Provided passage Block Start

Friday, August 31, 2007

Mac and Tuna Memories

Rosa made macaroni and tuna for lunch. I love this dish, and it brings back old memories.

From 1993 to 1998 I lived in a loft apartment at the corner of 6th and Market streets in San Francisco. It was a rough neighborhood, one that the travel books advised tourists to avoid. Drug dealers, junkies and alcoholics, homeless people, nutcases and just plain down on their luck folks lived in this neighborhood. There were often homeless people - including children, at times, and once a boy and a dog - sleeping in the doorway of my building, and I'd have to step over them to get in. It's incredible to me that we could have homeless children in America, but we do. Most are teenagers, but some are as young as eleven or twelve. I volunteered for a while at the Larkin Street Youth Center and I saw many of them.

Once I had to step over a man who was seizing, foaming at the mouth, blocking the doorway to my building. Often I had to step over or around human waste.

At night I would hear the street people fighting, bottles breaking, drug dealers clapping out their codes, police sirens. Black dust from car exhaust came in through the window and formed sludgy little dust balls. The smells on the street were disgusting at times.

So why did I live there? It was cheap. The rent was only $550 a month when I moved in - cheap for San Francisco. The landlord, a burly fellow named Rocky who was gradually buying up many of the nearby buildings and renovating them, allowed me to pay my rent bi-weekly when I couldn't manage the entire month at once. Since I was a bike messenger at the time, riding 10 hours a day through San Francisco traffic for a meager paycheck, the low rent was very helpful.

Also, there were a few interesting features to the neighborhood. On the ground floor of the building there was a legendary burrito joint called Taqueria Cancun. My Irish friend Ian, another messenger who worked with me and was my closest friend in those days, used to drop by my apartment regularly and drag me downstairs for Cancun's fiery, sauce and cheese covered, $2.75 "wetback burrito."

Provided passage Block End

• Work order
Reproduce the San Francisco post from "At night I would" to "was very helpful.", substituting "car alarms" for "police sirens".

Raw data Block Start

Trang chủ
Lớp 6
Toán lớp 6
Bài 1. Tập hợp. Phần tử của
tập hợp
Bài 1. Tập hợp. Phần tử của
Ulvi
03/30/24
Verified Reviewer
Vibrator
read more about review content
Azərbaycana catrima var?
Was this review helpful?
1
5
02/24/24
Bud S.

Raw data Block End

• Exercise response
At night I would hear the street people fighting, bottles breaking, drug dealers clapping out their codes, car alarms. Black dust from car exhaust came in through the window and formed sludgy little dust balls. The smells on the street were disgusting at times.

So why did I live there? It was cheap. The rent was only $550 a month when I moved in - cheap for San Francisco. The landlord, a burly fellow named Rocky who was gradually buying up many of the nearby buildings and renovating them, allowed me to pay my rent bi-weekly when I couldn't manage the entire month at once. Since I was a bike messenger at the time, riding 10 hours a day through San Francisco traffic for a meager paycheck, the low rent was very helpful.